Battleborn tells the story of renegade factions fighting over the last star in a galaxy, which is being destroyed by a race of aliens called the Verelsi. Unfortunately, the story mode, while kind of interesting, quickly becomes repetitive as you fight across a handful of episodes often re-engaging enemies seen before. What if you’ve already completed all three story choices when you queue for a game? Too bad, you’re replaying something you’ve already seen.
You can play through the story solo, but it’s almost impossible and not at all enjoyable. Battleborn is absolutely meant to play co-op with your friend list or randoms, but be aware that randoms like to troll and refuse to stand on checkpoints to progress the story mode, and you can’t do anything about it except yell at them and hope they straighten up. And don’t even get me started about how failing checkpoints requires completely restarting and re-queuing up to hopefully take another crack at the mission you just failed. Ugh.
Completing the story missions with high scores will unlock multiple characters, but you can simply unlock everything just by playing multiplayer, and that’s where Battleborn truly shines. While Overwatch plays like Team Fortress 2, Battleborn is a MOBA-lite.

## Short exercise
In the Battleborn review, what is the name of the alien race destroying the galaxy? The items are not needed here.

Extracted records
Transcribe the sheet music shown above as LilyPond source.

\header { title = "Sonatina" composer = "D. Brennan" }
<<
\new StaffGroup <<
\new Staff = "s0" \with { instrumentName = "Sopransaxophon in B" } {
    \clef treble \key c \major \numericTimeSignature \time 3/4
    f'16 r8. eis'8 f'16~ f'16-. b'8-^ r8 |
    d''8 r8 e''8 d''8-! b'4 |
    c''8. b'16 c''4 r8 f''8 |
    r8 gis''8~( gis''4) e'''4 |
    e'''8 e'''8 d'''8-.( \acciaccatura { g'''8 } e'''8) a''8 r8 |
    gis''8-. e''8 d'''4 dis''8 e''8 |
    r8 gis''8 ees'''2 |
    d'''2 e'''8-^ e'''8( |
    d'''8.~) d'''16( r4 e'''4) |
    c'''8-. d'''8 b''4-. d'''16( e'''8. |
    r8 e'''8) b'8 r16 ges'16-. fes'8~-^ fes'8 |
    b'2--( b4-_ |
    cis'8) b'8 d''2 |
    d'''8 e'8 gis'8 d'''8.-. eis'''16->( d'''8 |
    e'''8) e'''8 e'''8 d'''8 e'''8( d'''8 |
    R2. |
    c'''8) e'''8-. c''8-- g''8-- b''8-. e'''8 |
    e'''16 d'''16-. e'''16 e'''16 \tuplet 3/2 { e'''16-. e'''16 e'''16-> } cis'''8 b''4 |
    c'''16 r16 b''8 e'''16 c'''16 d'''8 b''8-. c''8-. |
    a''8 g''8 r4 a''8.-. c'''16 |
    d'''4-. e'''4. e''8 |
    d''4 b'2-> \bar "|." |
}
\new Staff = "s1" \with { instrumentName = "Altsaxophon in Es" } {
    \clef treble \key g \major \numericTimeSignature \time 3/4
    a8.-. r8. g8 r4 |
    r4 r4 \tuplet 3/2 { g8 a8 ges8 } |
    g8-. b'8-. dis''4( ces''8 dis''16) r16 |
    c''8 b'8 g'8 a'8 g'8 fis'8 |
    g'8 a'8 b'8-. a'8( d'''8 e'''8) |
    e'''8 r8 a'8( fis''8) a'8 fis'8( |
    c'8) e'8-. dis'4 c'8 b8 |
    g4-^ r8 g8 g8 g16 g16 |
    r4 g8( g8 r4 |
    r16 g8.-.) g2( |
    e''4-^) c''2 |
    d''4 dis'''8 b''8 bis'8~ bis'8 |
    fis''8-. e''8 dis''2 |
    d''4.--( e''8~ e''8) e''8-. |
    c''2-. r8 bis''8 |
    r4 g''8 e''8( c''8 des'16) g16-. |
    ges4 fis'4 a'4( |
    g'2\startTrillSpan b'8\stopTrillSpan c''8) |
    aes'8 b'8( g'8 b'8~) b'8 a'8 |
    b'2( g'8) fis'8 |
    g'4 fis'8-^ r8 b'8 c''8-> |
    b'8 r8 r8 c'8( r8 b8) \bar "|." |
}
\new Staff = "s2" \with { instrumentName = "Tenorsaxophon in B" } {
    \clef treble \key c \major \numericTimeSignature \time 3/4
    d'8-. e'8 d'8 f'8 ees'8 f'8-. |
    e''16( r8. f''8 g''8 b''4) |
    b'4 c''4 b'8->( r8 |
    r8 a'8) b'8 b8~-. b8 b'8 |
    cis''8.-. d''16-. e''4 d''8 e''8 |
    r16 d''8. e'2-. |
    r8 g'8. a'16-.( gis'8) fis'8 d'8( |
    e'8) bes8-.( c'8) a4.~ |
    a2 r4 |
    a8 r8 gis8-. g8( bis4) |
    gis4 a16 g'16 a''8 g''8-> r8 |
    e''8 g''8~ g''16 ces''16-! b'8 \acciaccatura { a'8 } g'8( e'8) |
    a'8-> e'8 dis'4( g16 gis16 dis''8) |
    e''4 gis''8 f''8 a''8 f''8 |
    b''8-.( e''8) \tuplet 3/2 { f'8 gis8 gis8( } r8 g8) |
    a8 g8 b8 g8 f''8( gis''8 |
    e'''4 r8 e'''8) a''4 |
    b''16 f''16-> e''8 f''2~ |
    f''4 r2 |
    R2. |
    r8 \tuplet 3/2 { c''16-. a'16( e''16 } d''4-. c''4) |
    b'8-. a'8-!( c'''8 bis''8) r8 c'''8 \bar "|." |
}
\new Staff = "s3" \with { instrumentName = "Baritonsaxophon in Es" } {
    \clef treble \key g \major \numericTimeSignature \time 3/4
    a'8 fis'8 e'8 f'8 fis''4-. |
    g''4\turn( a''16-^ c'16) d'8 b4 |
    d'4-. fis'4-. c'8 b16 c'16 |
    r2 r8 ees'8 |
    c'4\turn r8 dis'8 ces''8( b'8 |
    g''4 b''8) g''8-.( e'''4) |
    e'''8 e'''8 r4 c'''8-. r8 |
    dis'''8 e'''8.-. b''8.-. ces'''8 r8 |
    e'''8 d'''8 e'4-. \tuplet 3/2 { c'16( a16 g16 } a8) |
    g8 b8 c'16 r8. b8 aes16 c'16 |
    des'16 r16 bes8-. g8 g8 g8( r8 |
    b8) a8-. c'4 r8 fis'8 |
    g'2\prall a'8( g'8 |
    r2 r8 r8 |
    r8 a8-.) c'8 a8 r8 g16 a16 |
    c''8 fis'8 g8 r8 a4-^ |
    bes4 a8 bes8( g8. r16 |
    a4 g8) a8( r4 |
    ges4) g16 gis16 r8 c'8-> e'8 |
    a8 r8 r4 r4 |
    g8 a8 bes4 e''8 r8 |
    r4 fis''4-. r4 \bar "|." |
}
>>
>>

## Solution for this problem
The Verelsi.